**WHAT THIS TASK INVOLVES**
Reproduce verbatim the stretch of the message about timestamps that runs from "On Aug 31, 2008, at" through "updated to NOW.".

Date: Fri, 5 Sep 2008 07:55:41 +0200	[thread overview]
Message-ID: <1B7F5B7A-B3FB-45EE-9CB7-B22151A4C6BD@uva.nl> (raw)
In-Reply-To: <33284510.1389.1220147808925.JavaMail.help@alum.mit.edu>

Hi Bostjanv,


first of all, I do not understand why you seem to think it matters if  
the mouse is inside or outside the time stamp when `C-c .' is called.   
I believe it does not matter at all.

On Aug 31, 2008, at 3:56 AM, bostjanv@alum.mit.edu wrote:

> Section 8.2 (node: Creating timestamps) of the info manual contains  
> the
> following description:
>
> `C-c .'
>     Prompt for a date and insert a corresponding time stamp.  When the
>     cursor is at a previously used time stamp, it is updated to NOW.
>     When this command is used twice in succession, a time range is
>     inserted.
>
> In my opinion, the second sentence does not correspond to the actual
> operation. To see this, one can perform a test on a single-line org  
> file,
> for example:
>
> * TODO <2008-08-28 Thu> test todo item
>
> We encounter (at least) the following types of behavior:
>
> (1) point is within the timestamp, mouse cursor is either inside or  
> outside
>    (if inside, do not click). In that case entering `C-c .' will  
> result in
>    a timestamp update query, and hitting RETURN will produce no  
> change in
>    the timestamp.

(Records excerpted from a collection)
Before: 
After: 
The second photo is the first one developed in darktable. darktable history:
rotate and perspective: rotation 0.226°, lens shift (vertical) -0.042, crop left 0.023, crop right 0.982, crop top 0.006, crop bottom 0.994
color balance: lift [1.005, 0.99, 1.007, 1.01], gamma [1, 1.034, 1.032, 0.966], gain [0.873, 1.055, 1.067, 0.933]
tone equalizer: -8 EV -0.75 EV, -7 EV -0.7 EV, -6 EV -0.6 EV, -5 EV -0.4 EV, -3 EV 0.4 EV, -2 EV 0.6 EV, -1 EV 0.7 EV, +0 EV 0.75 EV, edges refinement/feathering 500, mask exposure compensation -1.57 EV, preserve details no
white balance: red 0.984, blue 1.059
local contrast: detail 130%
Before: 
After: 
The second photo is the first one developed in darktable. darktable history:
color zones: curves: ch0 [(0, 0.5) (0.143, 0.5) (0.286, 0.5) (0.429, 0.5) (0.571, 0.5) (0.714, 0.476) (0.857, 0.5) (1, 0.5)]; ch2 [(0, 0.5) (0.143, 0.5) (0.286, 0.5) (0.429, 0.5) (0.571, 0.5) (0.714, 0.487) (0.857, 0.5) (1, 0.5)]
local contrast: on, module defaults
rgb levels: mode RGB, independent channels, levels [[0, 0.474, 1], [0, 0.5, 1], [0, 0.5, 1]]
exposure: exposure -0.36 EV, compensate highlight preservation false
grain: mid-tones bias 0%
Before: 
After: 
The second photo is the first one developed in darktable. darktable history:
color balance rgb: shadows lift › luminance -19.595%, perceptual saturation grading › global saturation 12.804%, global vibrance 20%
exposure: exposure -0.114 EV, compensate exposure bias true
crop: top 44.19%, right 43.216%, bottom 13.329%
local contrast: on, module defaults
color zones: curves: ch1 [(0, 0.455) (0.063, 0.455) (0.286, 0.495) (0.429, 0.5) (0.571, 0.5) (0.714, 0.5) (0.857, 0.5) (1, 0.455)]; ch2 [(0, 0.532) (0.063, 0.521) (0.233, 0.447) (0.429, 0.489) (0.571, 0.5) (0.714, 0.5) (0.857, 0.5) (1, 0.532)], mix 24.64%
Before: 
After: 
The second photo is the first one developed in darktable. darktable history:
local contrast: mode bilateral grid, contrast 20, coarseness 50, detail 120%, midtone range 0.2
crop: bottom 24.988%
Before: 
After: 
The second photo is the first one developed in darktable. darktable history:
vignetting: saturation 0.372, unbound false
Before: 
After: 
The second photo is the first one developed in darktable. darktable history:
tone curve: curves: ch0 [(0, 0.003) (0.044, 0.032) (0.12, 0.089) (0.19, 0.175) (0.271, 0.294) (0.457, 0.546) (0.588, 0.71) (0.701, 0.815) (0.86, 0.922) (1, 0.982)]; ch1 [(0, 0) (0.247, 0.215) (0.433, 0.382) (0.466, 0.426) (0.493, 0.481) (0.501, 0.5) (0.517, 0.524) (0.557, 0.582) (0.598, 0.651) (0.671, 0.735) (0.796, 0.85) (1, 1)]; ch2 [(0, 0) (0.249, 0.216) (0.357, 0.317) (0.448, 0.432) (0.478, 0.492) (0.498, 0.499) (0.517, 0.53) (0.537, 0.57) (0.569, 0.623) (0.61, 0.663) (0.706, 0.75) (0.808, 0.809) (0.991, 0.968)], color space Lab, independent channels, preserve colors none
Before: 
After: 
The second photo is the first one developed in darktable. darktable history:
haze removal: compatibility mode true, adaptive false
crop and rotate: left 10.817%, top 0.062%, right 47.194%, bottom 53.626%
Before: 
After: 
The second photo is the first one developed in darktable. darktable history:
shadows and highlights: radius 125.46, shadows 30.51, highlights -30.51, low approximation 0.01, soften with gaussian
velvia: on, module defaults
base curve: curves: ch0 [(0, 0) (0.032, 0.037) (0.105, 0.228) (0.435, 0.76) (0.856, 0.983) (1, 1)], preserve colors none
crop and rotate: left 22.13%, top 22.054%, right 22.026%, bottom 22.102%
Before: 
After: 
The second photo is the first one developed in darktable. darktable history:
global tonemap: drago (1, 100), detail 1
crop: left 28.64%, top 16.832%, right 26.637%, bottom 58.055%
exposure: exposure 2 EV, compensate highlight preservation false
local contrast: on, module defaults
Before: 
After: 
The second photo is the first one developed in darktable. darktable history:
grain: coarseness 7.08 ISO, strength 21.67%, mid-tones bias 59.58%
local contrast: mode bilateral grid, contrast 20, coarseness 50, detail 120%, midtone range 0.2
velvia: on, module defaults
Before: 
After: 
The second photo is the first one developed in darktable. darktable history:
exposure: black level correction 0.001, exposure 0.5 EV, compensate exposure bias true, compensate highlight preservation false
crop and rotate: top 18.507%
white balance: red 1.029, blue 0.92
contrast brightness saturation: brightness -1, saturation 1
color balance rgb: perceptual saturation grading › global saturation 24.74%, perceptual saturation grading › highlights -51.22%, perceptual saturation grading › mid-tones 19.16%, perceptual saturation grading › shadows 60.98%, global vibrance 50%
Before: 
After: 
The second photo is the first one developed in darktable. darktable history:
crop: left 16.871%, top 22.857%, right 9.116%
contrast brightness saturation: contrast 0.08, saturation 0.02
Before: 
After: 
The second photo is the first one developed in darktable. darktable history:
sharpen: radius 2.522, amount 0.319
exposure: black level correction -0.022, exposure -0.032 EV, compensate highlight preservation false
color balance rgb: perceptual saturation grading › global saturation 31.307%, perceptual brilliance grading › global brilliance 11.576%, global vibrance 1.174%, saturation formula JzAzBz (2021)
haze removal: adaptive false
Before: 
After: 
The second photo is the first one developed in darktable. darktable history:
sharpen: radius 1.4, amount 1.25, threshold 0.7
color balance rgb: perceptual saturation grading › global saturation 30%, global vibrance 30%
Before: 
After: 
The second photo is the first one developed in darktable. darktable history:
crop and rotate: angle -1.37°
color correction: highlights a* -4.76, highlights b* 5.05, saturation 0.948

**RESPONSE**
On Aug 31, 2008, at 3:56 AM, bostjanv@alum.mit.edu wrote:

> Section 8.2 (node: Creating timestamps) of the info manual contains  
> the
> following description:
>
> `C-c .'
>     Prompt for a date and insert a corresponding time stamp.  When the
>     cursor is at a previously used time stamp, it is updated to NOW.